WHAT IS REQUIRED. The line containing "middle dip: (874, 826)" and every line after it, through the end of the records below: repeat them exactly, nothing more.

Stored data entries:

--*--

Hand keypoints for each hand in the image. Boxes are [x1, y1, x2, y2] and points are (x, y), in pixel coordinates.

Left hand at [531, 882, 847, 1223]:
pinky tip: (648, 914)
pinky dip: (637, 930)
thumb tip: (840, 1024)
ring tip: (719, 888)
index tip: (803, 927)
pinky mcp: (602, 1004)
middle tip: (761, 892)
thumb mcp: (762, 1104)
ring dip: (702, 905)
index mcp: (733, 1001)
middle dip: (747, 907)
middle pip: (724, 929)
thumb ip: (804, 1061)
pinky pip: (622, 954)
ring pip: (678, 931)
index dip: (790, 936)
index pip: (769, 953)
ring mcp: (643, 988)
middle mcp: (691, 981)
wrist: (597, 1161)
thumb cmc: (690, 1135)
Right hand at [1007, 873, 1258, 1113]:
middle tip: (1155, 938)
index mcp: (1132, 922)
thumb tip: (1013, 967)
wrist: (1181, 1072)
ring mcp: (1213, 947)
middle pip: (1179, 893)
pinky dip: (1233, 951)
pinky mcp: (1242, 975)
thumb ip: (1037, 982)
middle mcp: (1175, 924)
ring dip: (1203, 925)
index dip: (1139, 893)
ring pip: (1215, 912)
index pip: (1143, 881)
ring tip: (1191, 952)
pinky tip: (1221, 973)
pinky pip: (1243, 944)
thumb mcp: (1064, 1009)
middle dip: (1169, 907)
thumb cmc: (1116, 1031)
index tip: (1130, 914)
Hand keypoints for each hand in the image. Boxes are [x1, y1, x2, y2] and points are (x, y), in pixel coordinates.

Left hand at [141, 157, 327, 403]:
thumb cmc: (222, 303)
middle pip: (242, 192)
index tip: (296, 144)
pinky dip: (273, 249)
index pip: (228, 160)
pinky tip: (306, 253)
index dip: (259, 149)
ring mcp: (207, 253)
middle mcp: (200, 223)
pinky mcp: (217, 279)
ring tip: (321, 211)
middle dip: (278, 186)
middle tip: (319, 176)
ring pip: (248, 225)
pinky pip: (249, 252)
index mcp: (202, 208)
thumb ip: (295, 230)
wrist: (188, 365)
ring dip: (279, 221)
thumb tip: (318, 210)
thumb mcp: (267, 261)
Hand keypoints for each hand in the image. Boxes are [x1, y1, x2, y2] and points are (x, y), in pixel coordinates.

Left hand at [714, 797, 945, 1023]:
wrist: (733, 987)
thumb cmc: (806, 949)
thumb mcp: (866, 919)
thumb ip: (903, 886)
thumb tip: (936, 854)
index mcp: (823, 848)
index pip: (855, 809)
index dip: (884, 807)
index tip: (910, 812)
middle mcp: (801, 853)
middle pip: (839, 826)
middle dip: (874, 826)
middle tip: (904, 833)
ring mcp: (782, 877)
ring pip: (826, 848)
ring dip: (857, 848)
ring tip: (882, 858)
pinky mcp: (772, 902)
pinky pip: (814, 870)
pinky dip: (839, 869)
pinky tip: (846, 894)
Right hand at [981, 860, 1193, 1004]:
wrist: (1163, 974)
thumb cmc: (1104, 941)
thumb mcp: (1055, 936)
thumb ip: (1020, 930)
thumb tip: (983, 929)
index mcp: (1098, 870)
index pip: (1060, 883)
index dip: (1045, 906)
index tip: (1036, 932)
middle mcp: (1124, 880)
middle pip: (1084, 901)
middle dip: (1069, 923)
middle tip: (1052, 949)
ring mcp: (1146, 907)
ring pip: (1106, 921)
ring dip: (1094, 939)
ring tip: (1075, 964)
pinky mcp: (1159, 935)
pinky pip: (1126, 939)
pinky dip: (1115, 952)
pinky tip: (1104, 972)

--*--

RESULT FOR THIS EXERCISE.
middle dip: (874, 826)
middle tip: (904, 833)
ring mcp: (782, 877)
ring pip: (826, 848)
ring dip: (857, 848)
ring tip: (882, 858)
pinky mcp: (772, 902)
pinky pip: (814, 870)
pinky dip: (839, 869)
pinky tip: (846, 894)
Right hand at [981, 860, 1193, 1004]:
wrist: (1163, 974)
thumb cmc: (1104, 941)
thumb mcp: (1055, 936)
thumb ip: (1020, 930)
thumb tip: (983, 929)
index mcp: (1098, 870)
index pip: (1060, 883)
index dip: (1045, 906)
index tip: (1036, 932)
middle mcp: (1124, 880)
middle pip: (1084, 901)
middle dip: (1069, 923)
middle tip: (1052, 949)
ring mcp: (1146, 907)
ring pip: (1106, 921)
ring dip: (1094, 939)
ring tip: (1075, 964)
pinky mcp: (1159, 935)
pinky pip: (1126, 939)
pinky dip: (1115, 952)
pinky tip: (1104, 972)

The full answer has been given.